During the night of January 31, 1968, a Villa in Hue occupied by the 135th MI Group regional team came under attack. The shelling awakened Sergeant Donald Rander, assistant Special Agent in Charge of the Hue Regional Headquarters. Grabbing flak jackets and weapons, the members grouped on the second floor. They remained there for the rest of the night under intense enemy fire; occasionally going downstairs to destroy classified documents.
At dawn, low on ammunition and under intense fire, they left their building and fought their way to the building next door occupied by civilian employees of the US Defense Department. Throughout the day and into the night, they were under constant attack from the North Vietnamese Regulars. During the fighting, 24 year old Corporal Barry Wolk from Hingham, Massachusetts was killed by enemy fire.
“It was like Custer’s last stand,” Sergeant Rander later recalled. “All the North Vietnamese in the world seemed to be outside the door.”
Low on ammunition and little chance of further resistance, the group surrendered on February 1, 1968. Captured were Captain Theodore Gostas, Sergeants Robert Hayhurst, Edward Dierling and Donald Rander.
The men were dragged through the streets, dodging the fighting to the Villa of Foreign Service Officer Philip Manhard. Manhard and some employees of the Construction Company Pacific Architects and Engineers had already been captured. The NVA stuffed all the captured men into a shower stall for the night.
During their stay here, the Military Intelligence personnel put together a cover story to explain their civilian clothing and identification. They agreed to tell the NVA that they were civilians conducting personnel security investigations on Vietnamese applying for jobs with the US Government. The cover story seemed to work.
The POW’s were taken to a POW camp near Phu Bai nicknamed “Camp Runamuck 1.” There they encountered CIA agent Eugene Weaver who had been captured in Hue. Weaver blew his cover when a Viet Cong recognized him from a previous interrogation. Treatment of CIA agents was brutal, as Weaver would soon learn.

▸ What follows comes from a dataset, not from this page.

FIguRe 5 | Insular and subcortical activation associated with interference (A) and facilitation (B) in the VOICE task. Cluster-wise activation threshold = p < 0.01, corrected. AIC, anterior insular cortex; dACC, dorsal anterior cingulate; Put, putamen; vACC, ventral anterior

The POW’s remained at this camp for two weeks. The camp was located in a dense jungle mountain area. They were shoved into a 20′ x 30′ long bunker. There were 20 POW’s in this dark and dirty hole. It was so small that they had to take turns sleeping. During their stay, they received meager rations of dirt-laden rice.

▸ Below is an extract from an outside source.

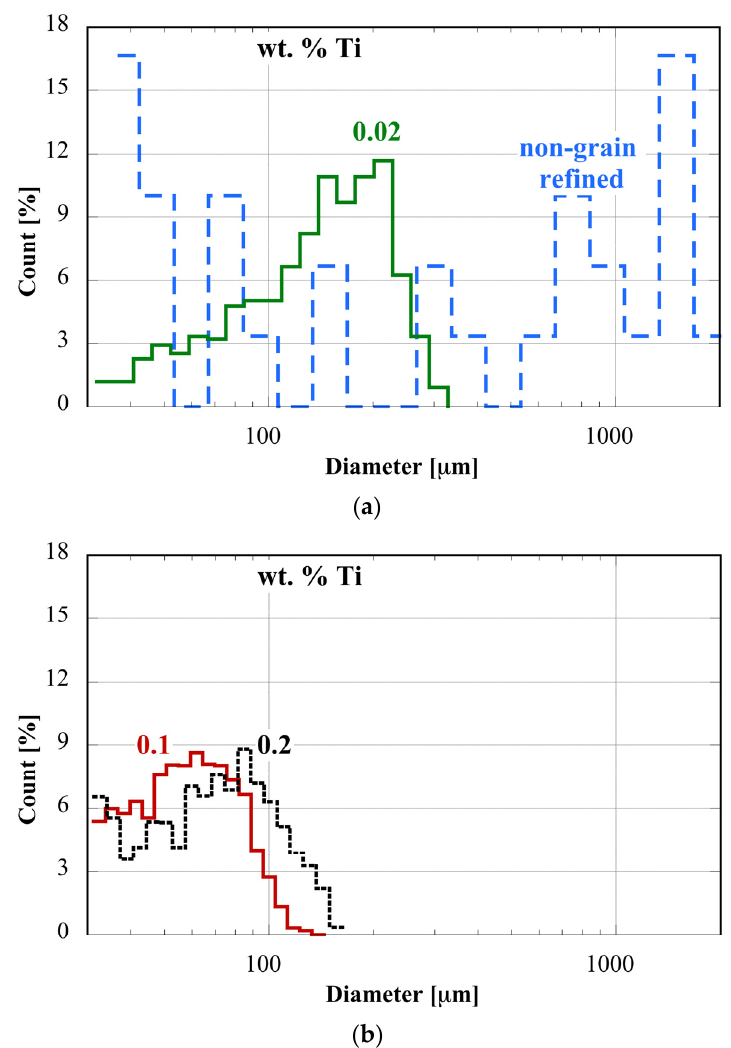
Figure 4. Grain size [ µ m] distribution for the DA2 alloy: ( a ) non-grain refined and grain refined with 0.02 wt.% Ti and ( b ) grain refined with 0.1 and 0.2 wt.% Ti (solid and dotted lines, respectively). Table 2. Median grain size [ µ m] and parameters for intermetallic particle characterization for the DA2 alloy.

On February 19, the Military Intelligence Personnel and others departed this camp. Captain Gostas was left behind, because he was too ill to travel. Gostas later left this camp on March 10 and rejoined his comrades in North Vietnam in April. Sergeant’s Rander, Hayhurst and Dierling began their trek to North Vietnam by foot. They were barefoot, walking through mud and sharp rocks. They were being tracked by a tiger and encountered leeches throughout the journey. They slept on the ground without blankets in the rain. They were traveling a narrow twisting trail when Hayhurst and Dierling seized an opportunity to escape. On February 23, the two slipped away unnoticed and backtracked until they found a stream and a road that they followed back until they found a Marine Artillery camp.
Sergeant Rander and the others proceeded under tighter security to a camp nicknamed “Runamuck 2.” He arrived there in early March. Rander was suffering from badly bruised and blooded feet.
In April, Rander and Gostas were reunited at a POW camp called Bao Cao, in North Vietnam. Rander and Gostas cover was still holding up as they were housed in an area called Duc’s Camp with the other civilian prisoners. The cells consisted of sturdy timber walls and thatched roofs and each building about 30 feet long. Each building contained cells 3 feet wide, 6 feet high and 6 feet long. The prisoners were treated harshly with meager rations and unhealthy living conditions.
Now that the POW’s were in North Vietnam, any hope that they may be rescued was long gone.